Doh. that implies that I guessed wrong on the standard for labeling bottle size. Sounds like they do bottle size (in lbs) at a fixed temp? and it's not just the liquid capacity of the container?
You are 100% correct. In fact, I use this principle to get one full bottle from two partially empty bottles. I heat one bottle up, but the other in the freezer. Eventually, I have a 30 degree bottle and a 100 degree bottle. I connect the two bottles with a short feed line and open them both up. Nitrous is pushed out of the hot bottle and into the cold bottle. The process chills the hot bottle and starts heating the cold bottle. In just moments, the pressure and temperature equalize, but now most of the N2O is in the previously cold bottle.

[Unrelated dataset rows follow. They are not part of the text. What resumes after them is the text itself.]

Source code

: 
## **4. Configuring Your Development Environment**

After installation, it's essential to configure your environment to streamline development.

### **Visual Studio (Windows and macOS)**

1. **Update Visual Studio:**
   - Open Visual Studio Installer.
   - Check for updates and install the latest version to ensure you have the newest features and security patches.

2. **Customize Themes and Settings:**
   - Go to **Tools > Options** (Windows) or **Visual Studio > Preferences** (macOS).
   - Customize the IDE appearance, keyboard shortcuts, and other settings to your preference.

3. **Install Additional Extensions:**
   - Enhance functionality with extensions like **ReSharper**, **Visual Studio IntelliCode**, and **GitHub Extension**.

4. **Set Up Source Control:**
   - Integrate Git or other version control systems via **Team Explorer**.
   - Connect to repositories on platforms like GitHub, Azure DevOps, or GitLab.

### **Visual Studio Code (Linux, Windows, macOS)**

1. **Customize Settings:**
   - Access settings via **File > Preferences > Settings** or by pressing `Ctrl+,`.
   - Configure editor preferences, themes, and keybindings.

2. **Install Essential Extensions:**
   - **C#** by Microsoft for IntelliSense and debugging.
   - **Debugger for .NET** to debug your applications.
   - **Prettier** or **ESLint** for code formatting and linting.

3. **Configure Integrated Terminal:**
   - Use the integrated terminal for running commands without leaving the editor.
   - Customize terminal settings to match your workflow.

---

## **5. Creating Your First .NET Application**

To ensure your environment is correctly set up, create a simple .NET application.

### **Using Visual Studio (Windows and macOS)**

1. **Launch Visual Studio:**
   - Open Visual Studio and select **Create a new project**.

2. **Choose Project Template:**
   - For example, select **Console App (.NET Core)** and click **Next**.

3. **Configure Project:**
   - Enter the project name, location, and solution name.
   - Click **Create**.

The capacity is labelled in pounds. The labels state a bottle weight empty, and a bottle weight full. It would be interesting to pour water into a 10 pound bottle without it's valve, and see just how many gallons of liquid it could hold.
I do see what you are saying about the amount of air not changing and agree understand the above statement. For the record and to repeat what I said, Im not getting screwed by nobody, I fill my own bottles. My Donor stays in garage and I usually freeze the bottle that goes into the vehicle for at least 8 hours(overnight). I know for fact how much liquid nitrous goes in because I watch the weight with a scale. The last post I qouted you on really goes with my way of thinking and thats what I was trying to say. Dave I do exactly like you said above cold receiver bottle, warm donor bottle and weigh with a scale. I will agree that perhaps my bathroom scale is off a few lbs. The cold bottle cools the nitrous as it fills, that lowers pressure letting me get more than 10lbs in. I think we are all agree on what Im saying, it just isnt coming across correctly. Lemme try this again and see if my boat holds water. 10# Bottle with 10#s Nitrous at 98 degrees will have 1050PSI 10# Bottle with 17#s Nitrous at 98 degrees will have more than 1050PSI The more nitrous you have to expand(same volume container) into gas the higher your pressure is going be. Do these 3 statements float with you guys ?
Nope. IF a bottle with 10#s Nitrous at 98 degrees has 1050PSI then a 10# Bottle with 17#s Nitrous at 98 degrees will ALSO have 1050PSI As long as there is the tiniest bit of liquid in the bottle (not completely gas) or the tiniest bit of gas in the bottle (not completely liquid) then the pressure will be the SAME at 98*. Doesn't matter if it's mostly liquid or mostly gas (as long as there is some of both) This is the LAW (of physics) and if you violate it you will go to jail (or more likely a parallel universe):magic:
BTLFED, I think I know what you're thinking. Let's say the bottle has half liquid and half gas in it. If you add more liquid then the gas would be compressed into a smaller space and have more pressure? That does happen but almost instantaneously. As the gas gets compressed it does raise the pressure. As SOON as the pressure raises it compresses some of the gas to liquid. Now there is less gas and more liquid. As soon as you squeeze the gas it turns to liquid. You end up with the same pressure.
Ok guys as I stated earlier physics and all its laws are to technical for me. Lemme ask you both this question and in the most simpliest of explainations gimme a answer. Why is it that when I have a donor bottle at 75 degrees in my garage and fill a small bottle that has been in my freezer for over 8 hours, with more than 10#s of Nitrous.(Close or around 23#s) As the bottle temp goes up but is below 98 degrees, I have more than the 1050psi ? Im going out on a limb here but I would guess my bottle temp is below 60 degrees and I have 1100 PSI with the bottle filled to max capacity.